Non dimentichiamo che lo sfruttamento di questi giacimenti sottomarini può avere un impatto ambientale altissimo, che rischia di essere sottovalutato per la fretta nella corsa alla supremazia. Lo studio dei fondali da parte dell’istituto di ricerca statunitense sta procedendo con le dovute cautele, ma ovviamente tutto dipende dalla fase successiva.
Un giacimento di terre rare da 18 miliardi di dollari nell’Oceano Pacifico
Il fondale dell’Oceano Pacifico, tra Messico e Hawaii, a una profondità media intorno ai 5.000 metri nasconde un giacimento di terre rare per circa 21 milioni di tonnellate. Secondo lo United States Geological Survey si tratta di:
- 6 miliardi di tonnellate di manganese;
- 270 milioni di tonnellate di nichel;
- 230 milioni di tonnellate di rame;
- 50 milioni di tonnellate di cobalto.
Il valore economico stimato è di almeno 18 miliardi di euro, ma il danno provocato dalle estrazioni potrebbe essere ancora superiore. Delle oltre 5.500 specie presenti nell’area, il 90% è ancora da scoprire e descrivere, e ancora non si esclude che il numero sia ancora più grande. È impossibile agire in questo contesto in modo sicuro e il rischio di compromettere irrimediabilmente l’habitat è estremamente elevato. Le rocce contenenti i noduli polimetallici sono inoltre essenziali per la sopravvivenza, le uniche superfici adatte all’adesione delle spugne, per esempio. Gli studi sono ancora a uno stato primordiale e non offrono garanzie in merito, bensì maggiori preoccupazioni. Con gli interessi economici in gioco, però, non è certo che il fattore ambientale sarà sufficiente a limitare l’intervento nell’area.

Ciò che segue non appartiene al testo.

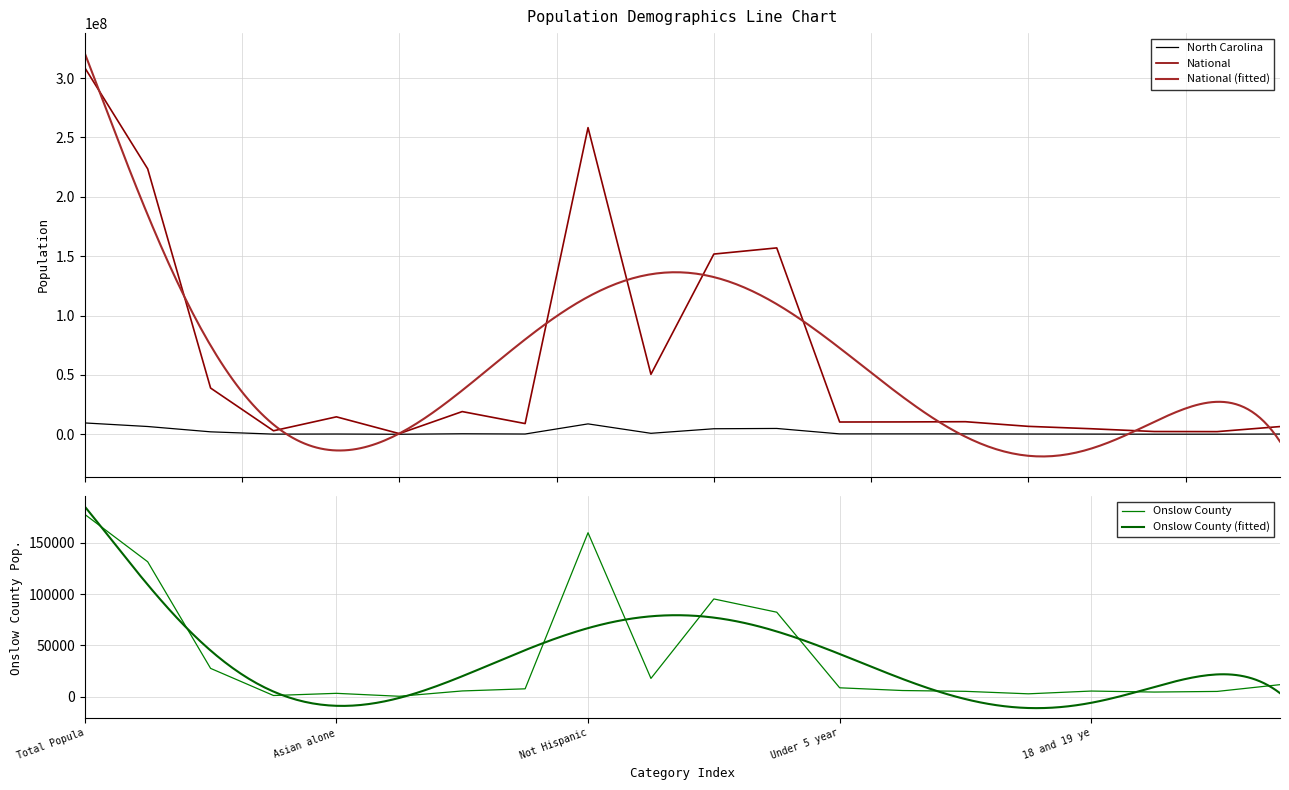

In North Carolina, how many points are lower than both neighbors (excluding endpoints)?

6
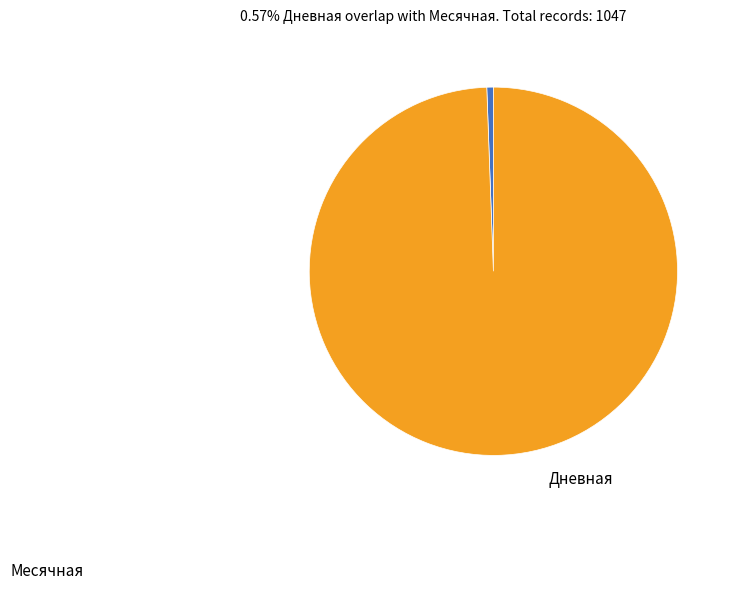

Is there a majority slice in this chart?

Yes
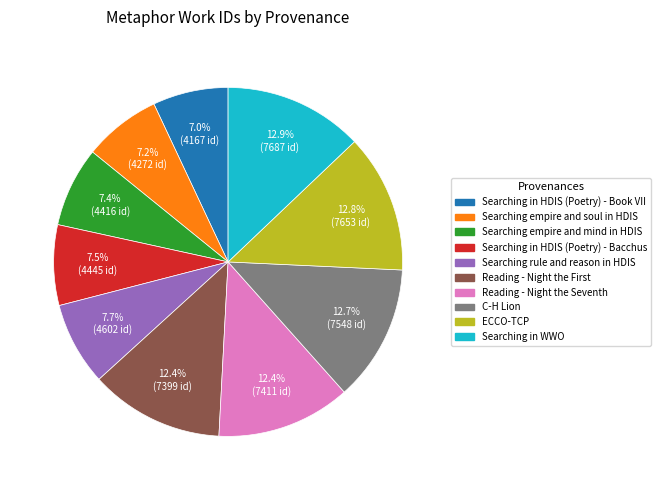

Does Reading - Night the Seventh represent more than half of the total?

No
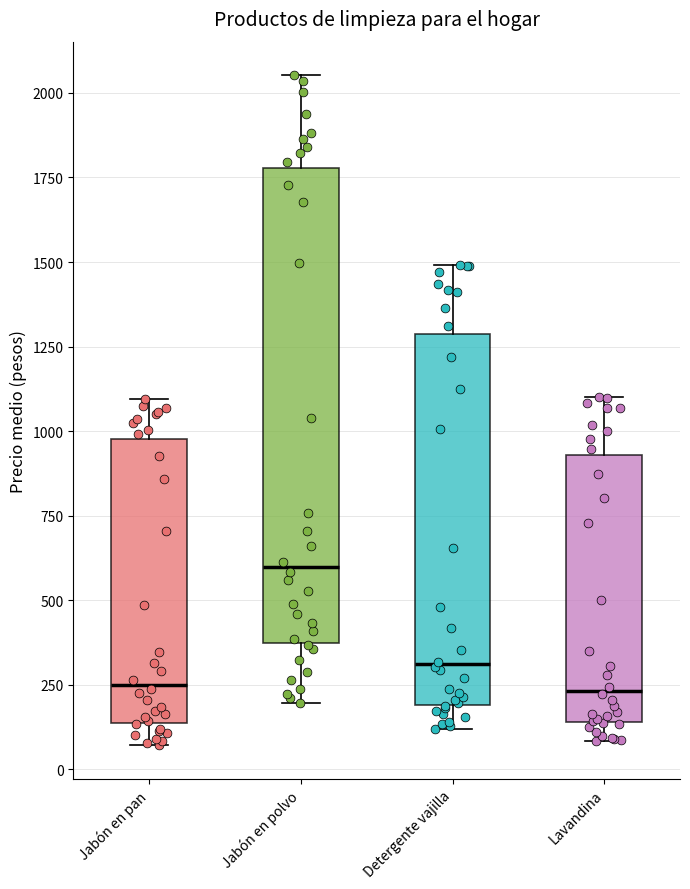

Which box's median line is the highest?

Jabón en polvo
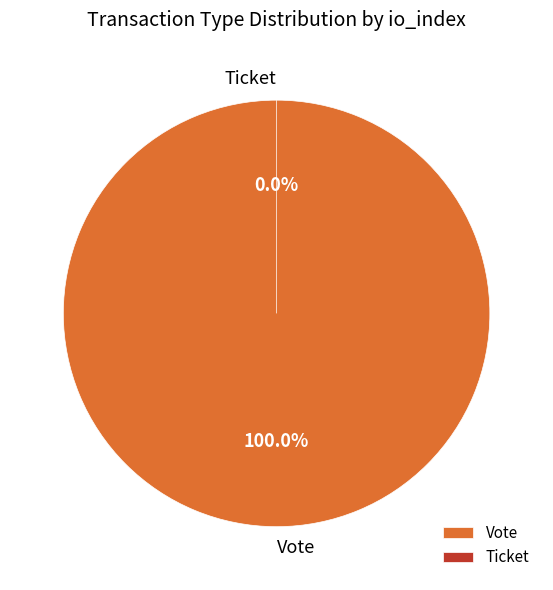

To the nearest percent, what is the difference between the Ticket and Vote slice percentages?

100%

Un tesoro che potrebbe rimanere nei fondali
L’area di Clarion-Clipperton, che si estende per circa 6 milioni di metri quadrati, è amministrata dall’Autorità internazionale dei fondali marini (Isa), con grande difficoltà vista la quantità di giacimenti minerari. Secondo le stime dell’Isa ci sono oltre 21 milioni di tonnellate di noduli polimetallici, composti principalmente da manganese e, in subordine, da nichel, rame e cobalto. Stime oggi confermate dall’istituto statunitense, portando gioie e preoccupazioni.
Tutta la zona è quindi oggetto di un enorme interesse internazionale, disciplinato dalle licenze rilasciate (o negate) dall’Isa. Gli studi per l’individuazione e la quantificazione dei giacimenti, come pure per la fattibilità delle estrazioni, sono concessi nell’interesse della comunità scientifica in base alle regole previste dalla Convenzione delle Nazioni Unite sul diritto del mare, ma sono sempre più ristrette. Il potenziale danno all’ecosistema oceanico potrebbe essere irreparabile, per non parlare dell’inquinamento acustico e luminoso provocato dalle estrazioni, pertanto è necessario procedere con cautela.
A tal fine, gli studi che tengono conto dell’impatto ambientale dell’attività estrattiva sono caldamente incoraggiati, anche perché lo sfruttamento dei giacimenti avrebbe un valore economico esorbitante, ma non sempre avvengono con le giuste accortezze. L’uso delle licenze da parte degli Stati interessati, cominciando con gli Stati Uniti, è molto controverso e tanti Paesi nel mondo si stanno opponendo fermamente alle estrazioni.